Your assignment.
Could you reproduce, from the records below, everything from the line with "left elbow: (120, 405)" down to the line with "left ear: (303, 310)", keeping both of those lines and changing nothing?

- Opening Delimiter -

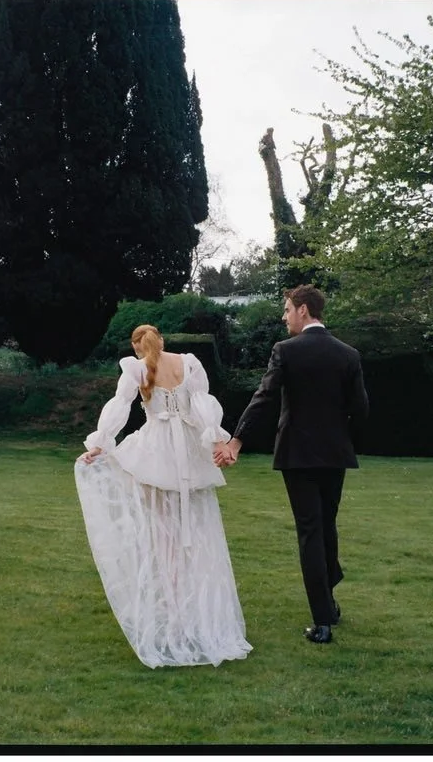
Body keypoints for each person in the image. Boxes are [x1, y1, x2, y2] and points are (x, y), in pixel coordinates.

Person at [74, 324, 252, 668]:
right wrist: (218, 443)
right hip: (189, 453)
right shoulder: (189, 363)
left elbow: (120, 405)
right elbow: (203, 411)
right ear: (162, 340)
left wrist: (100, 443)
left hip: (155, 454)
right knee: (196, 533)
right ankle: (191, 611)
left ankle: (173, 610)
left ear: (137, 346)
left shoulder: (137, 368)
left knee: (162, 537)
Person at [215, 285, 368, 645]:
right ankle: (329, 601)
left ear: (303, 310)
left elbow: (264, 397)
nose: (284, 317)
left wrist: (237, 440)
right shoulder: (349, 354)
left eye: (286, 310)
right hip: (334, 455)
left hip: (297, 455)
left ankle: (322, 622)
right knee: (326, 526)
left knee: (311, 531)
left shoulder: (285, 350)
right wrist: (341, 439)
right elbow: (361, 409)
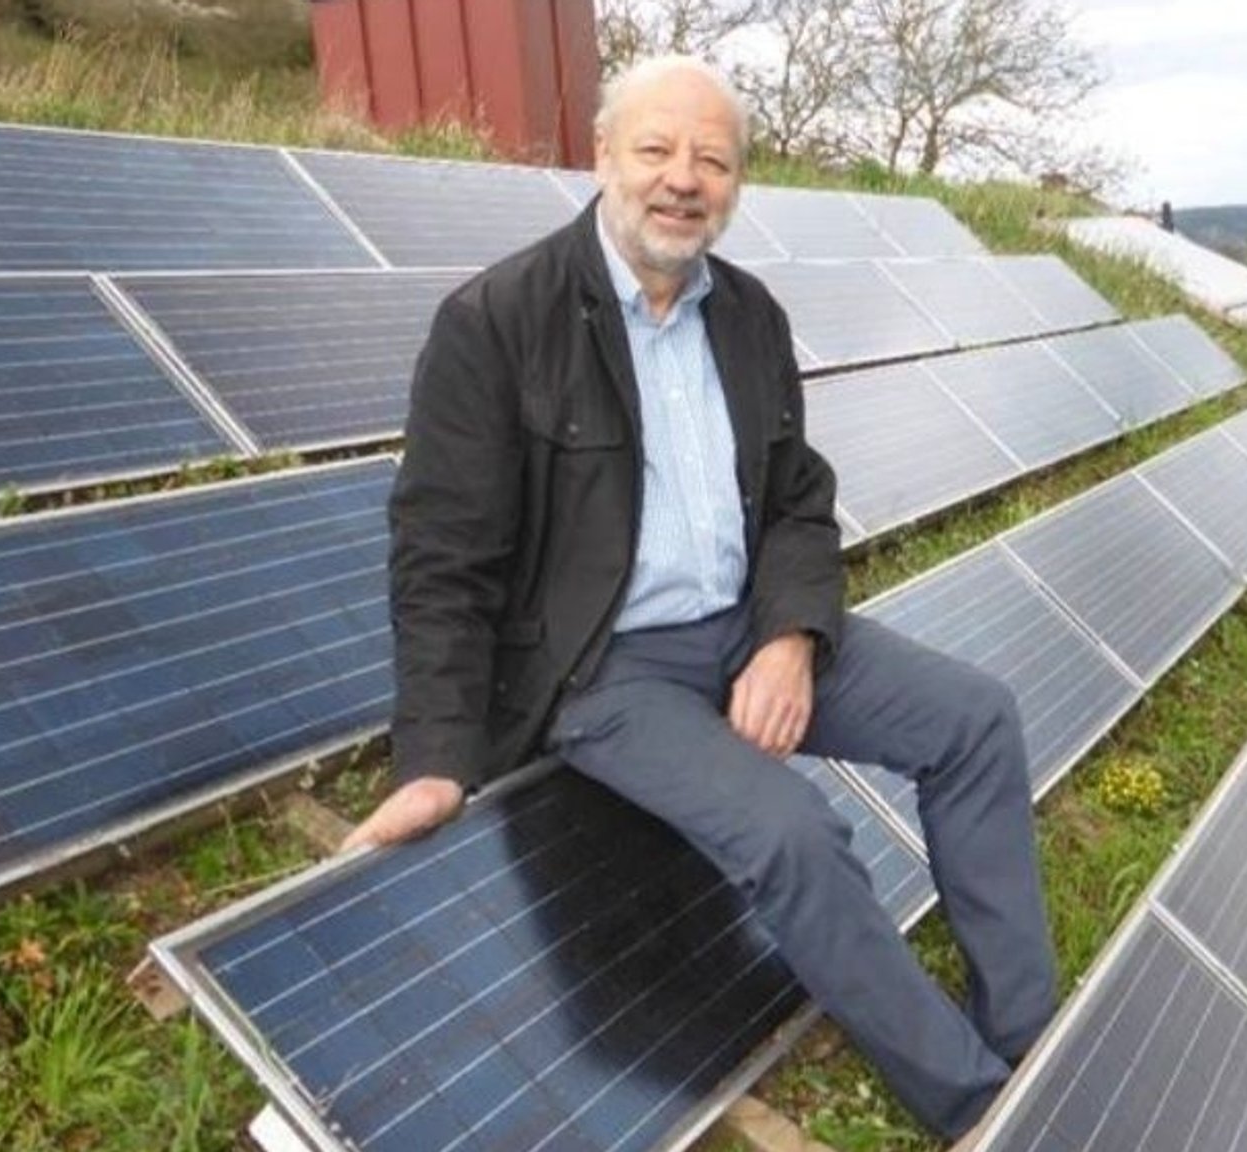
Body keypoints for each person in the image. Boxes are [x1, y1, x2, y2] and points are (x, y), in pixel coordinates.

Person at [342, 53, 1056, 1144]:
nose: (683, 179)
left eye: (711, 161)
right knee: (794, 836)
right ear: (600, 157)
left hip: (746, 628)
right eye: (657, 151)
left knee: (975, 721)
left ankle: (1030, 1038)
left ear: (734, 184)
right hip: (604, 670)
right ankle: (984, 1109)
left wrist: (788, 638)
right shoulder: (496, 323)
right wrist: (435, 756)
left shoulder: (750, 319)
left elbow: (796, 507)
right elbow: (440, 556)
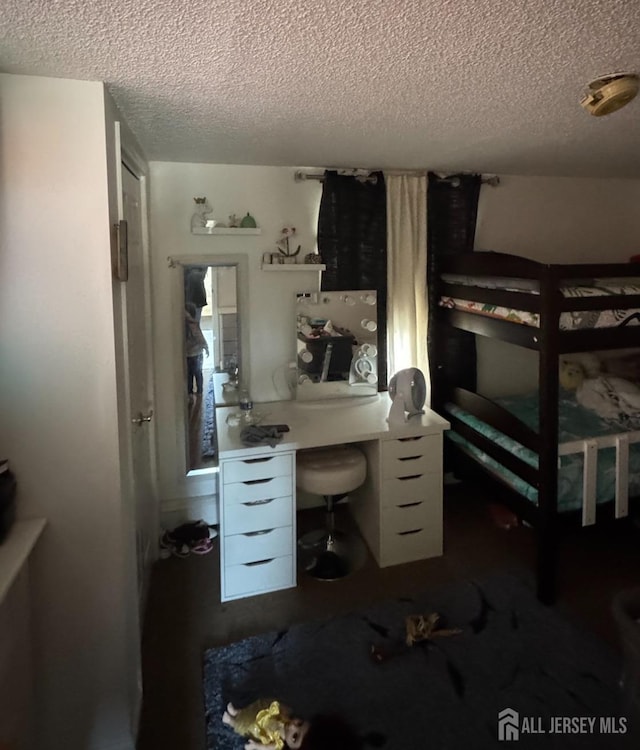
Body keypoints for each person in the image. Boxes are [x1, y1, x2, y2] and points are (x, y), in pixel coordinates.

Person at [185, 302, 209, 395]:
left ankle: (191, 393)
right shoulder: (193, 324)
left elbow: (199, 337)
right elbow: (200, 337)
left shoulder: (186, 325)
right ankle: (199, 391)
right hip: (197, 354)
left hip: (190, 354)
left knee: (190, 374)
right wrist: (205, 347)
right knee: (198, 373)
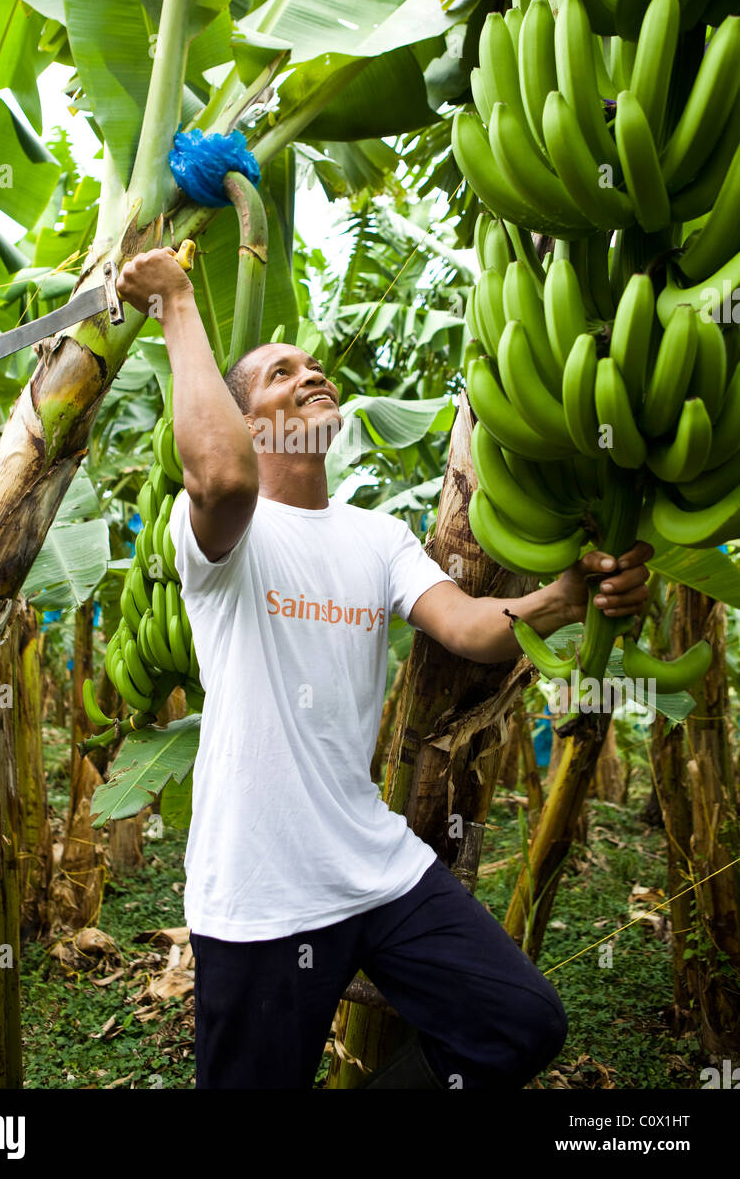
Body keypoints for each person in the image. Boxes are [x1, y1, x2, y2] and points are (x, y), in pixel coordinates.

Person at [116, 247, 654, 1091]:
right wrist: (176, 302)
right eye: (279, 374)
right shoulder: (220, 538)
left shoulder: (377, 535)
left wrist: (566, 597)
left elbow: (471, 628)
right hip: (260, 887)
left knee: (520, 1025)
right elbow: (218, 475)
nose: (311, 374)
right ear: (246, 421)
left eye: (315, 366)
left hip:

- Closing Delimiter -

Output for this exercise.
left elbow: (120, 405)
right elbow: (203, 411)
right ear: (162, 340)
left wrist: (100, 443)
left hip: (155, 454)
right knee: (196, 533)
right ankle: (191, 611)
left ankle: (173, 610)
left ear: (137, 346)
left shoulder: (137, 368)
left knee: (162, 537)
Person at [215, 285, 368, 645]:
right ankle: (329, 601)
left ear: (303, 310)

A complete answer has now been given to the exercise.